Mais cette canonisation de la JOC n’était pas sans danger.  Si la JOC Internationale a réussi à surfer la vague d’Action catholique des années 1930, pour s’implanter dans le monde entier, c’est au prix de bien des confusions par rapport à la nature de la JOC et de sa relation avec la hiérarchie ecclésiastique[91].  Ces difficultés dérivaient des ambiguités et des distortions dans l’usage et la compréhension du terme ” Action catholique “, et la JOC tel que Cardijn l’a conçue, risque d’être noyée dans l’écume des concepts venants d’autres conceptions d’Action catholique.  Même en Belgique, la JOC n’a pas échappé complètement à ce problème, qui semble être la racine d’un conflit au sein du bureau national entre l’abbé Robert Kothen[92], adjoint de Cardijn et Fernand Tonnet.  Quand il démissione à la suite de ce conflit, Tonnet écrit à Cardijn en lui reprochant d’avoir risqué de ” parquer le mouvement jociste sur un terrain exclusivement religieux et moral ” à l’encontre de sa méthode de formation active[93].  Le même problème va se répéter en beaucoup de pays dans lesquels la JOC naissait où la hiérarchie et même les aumôniers de la JOC ne percoivent pas le sens que la JOC veut donner à sa propre conception de l’Action catholique.

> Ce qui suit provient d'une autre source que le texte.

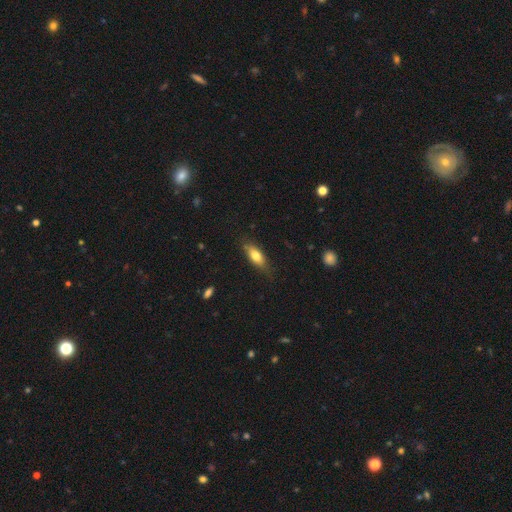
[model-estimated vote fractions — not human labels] Overall: smooth (72%). How rounded: in between (69%). Merging: none (73%).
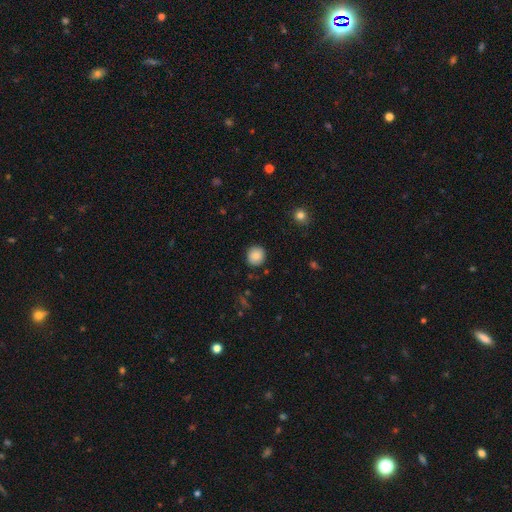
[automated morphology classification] Smooth or featured?
  - smooth: 88% *
  - star or artifact: 8%
  - featured or disk: 4%
How rounded?
  - round: 90% *
  - in between: 9%
  - cigar-shaped: 1%
Merging?
  - none: 90% *
  - minor disturbance: 7%
  - major disturbance: 2%
  - merger: 1%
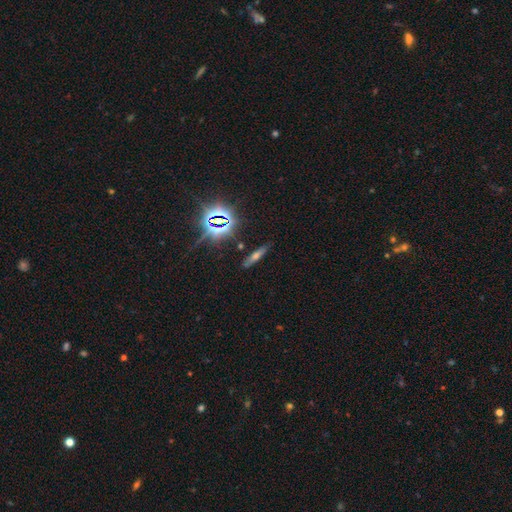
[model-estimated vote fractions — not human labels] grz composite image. It shows a featured or disk galaxy (34%, tied with smooth). Merging: none (86%).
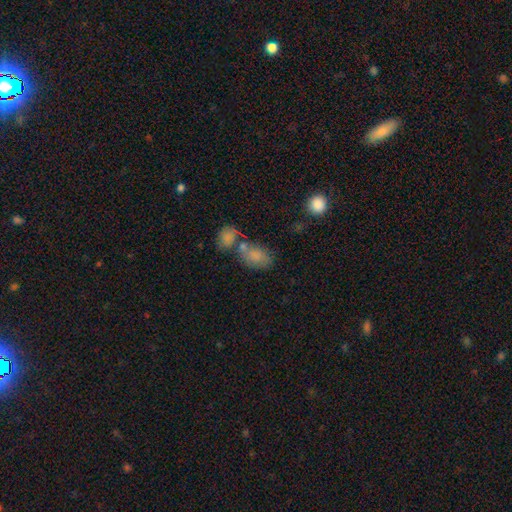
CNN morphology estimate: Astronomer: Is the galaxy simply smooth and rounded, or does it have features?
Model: smooth — 80%.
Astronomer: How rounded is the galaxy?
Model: in between — 86%.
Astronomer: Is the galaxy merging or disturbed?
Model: none — 41% (runner-up: merger, 37%).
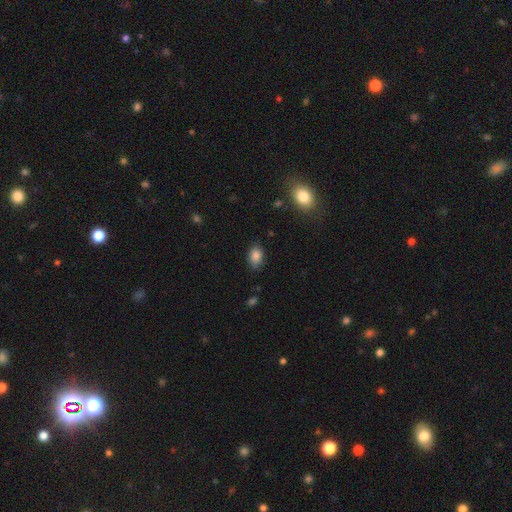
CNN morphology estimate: This is clearly a smooth galaxy (85%). How rounded: clearly in between (81%). Merging: clearly none (81%).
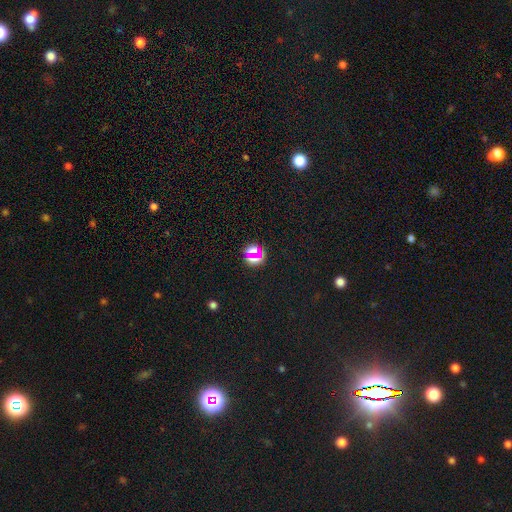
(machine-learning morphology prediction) Smooth or featured: star or artifact — 52% (smooth — 35%)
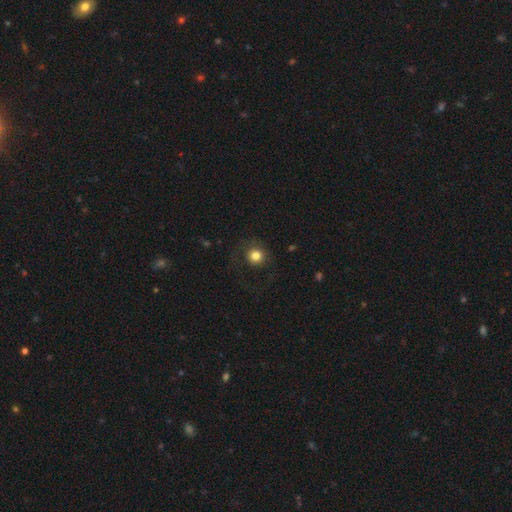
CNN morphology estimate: smooth_or_featured: smooth (p=0.81) [alt: star or artifact p=0.11]
how_rounded: round (p=0.93) [alt: in between p=0.06]
merging: none (p=0.78) [alt: minor disturbance p=0.11]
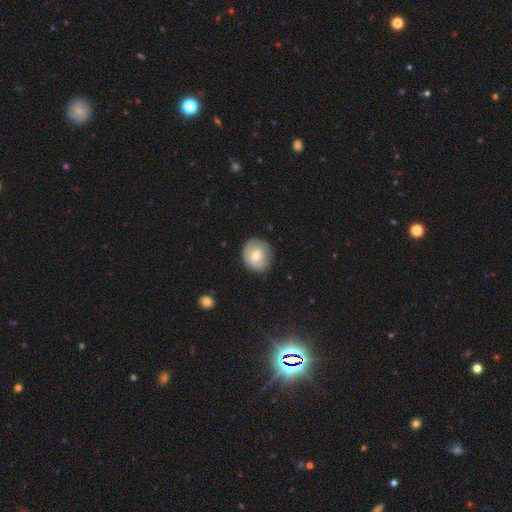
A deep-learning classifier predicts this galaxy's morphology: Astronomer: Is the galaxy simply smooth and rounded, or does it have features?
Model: smooth — 58% (runner-up: featured or disk, 35%).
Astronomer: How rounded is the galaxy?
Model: round — 77%.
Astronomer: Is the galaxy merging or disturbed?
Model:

Le paradoxe de l’histoire est que, ayant commencé en dehors de (et même contre) l’Action catholique, la JOC risquait de devenir trop identifiée avec elle, ce qui à son tour entraîne l’ironie qu’en dehors de la JOC, beaucoup vont la critiquer pour prétendre à un monopole du terme !  Enfin, Pie XII en 1948[94] va donner à l’Action catholique un sens si large que la JOC craint de perdre encore une fois la spécificité qu’elle a toujours revendiquée.  C’est pour cette raison que Cardijn et la JOC abandonnent progressivement l’usage de ce terme après la deuxième guerre mondiale, le remplaçant par les termes ” l’apostolat des laïcs ” ou ” l’apostolat organisé des laïcs “[95].  L’historiographie de la JOC et de l’Action catholique n’a fait qu’ajouter à cet embrouillement des conceptions, surtout par un défaut sérieux dans la compréhension de la provenance des doctrines de Cardijn et de la JOC.  Nous voyons maintenant pourquoi Cardijn a voulu nous renvoyer à 1912 et à la ” préparation des débuts ” de la JOC : au Sillon et à la JOC avant l’Action catholique.

Il nous faut, donc, essayer de conclure.  Nous avons vu comment le Sillon a influencé presque chaque étape du développement de la JOC, de ses petites histoires jusqu’à ses grandes doctrines.  Il a fourni au mouvement de Cardijn sa conception d’apostolat laïc et sa méthodologie.  Il a formé toute une génération de prêtres et de laïcs qui ont preparé le terreau dans lequel elle était née.  Même dans ses erreurs, prétendues ou réelles, et ses problèmes, le Sillon a montré les chemins à éviter par la JOC.  Se heurtant à tant de questions épineuses, le Sillon a ouvert une brèche dans l’Église qui a rendu possible l’émergence de la JOC.  Et les sillonnistes eux-mêmes, Sangnier, du Roure, Amédée Guiard[96], Henri Colas[97] et d’autres encore, ont donné à la JOC des exemples-types de ces ” apôtres laïcs ” que la JOC a voulu former.  C’est pour toutes ces raisons que nous pouvons catégoriser le Sillon, suivant Weber, comme une condition de possibilité objective[98], qui a joué d’une importance décisive et déterminante dans l’émergence de la JOC.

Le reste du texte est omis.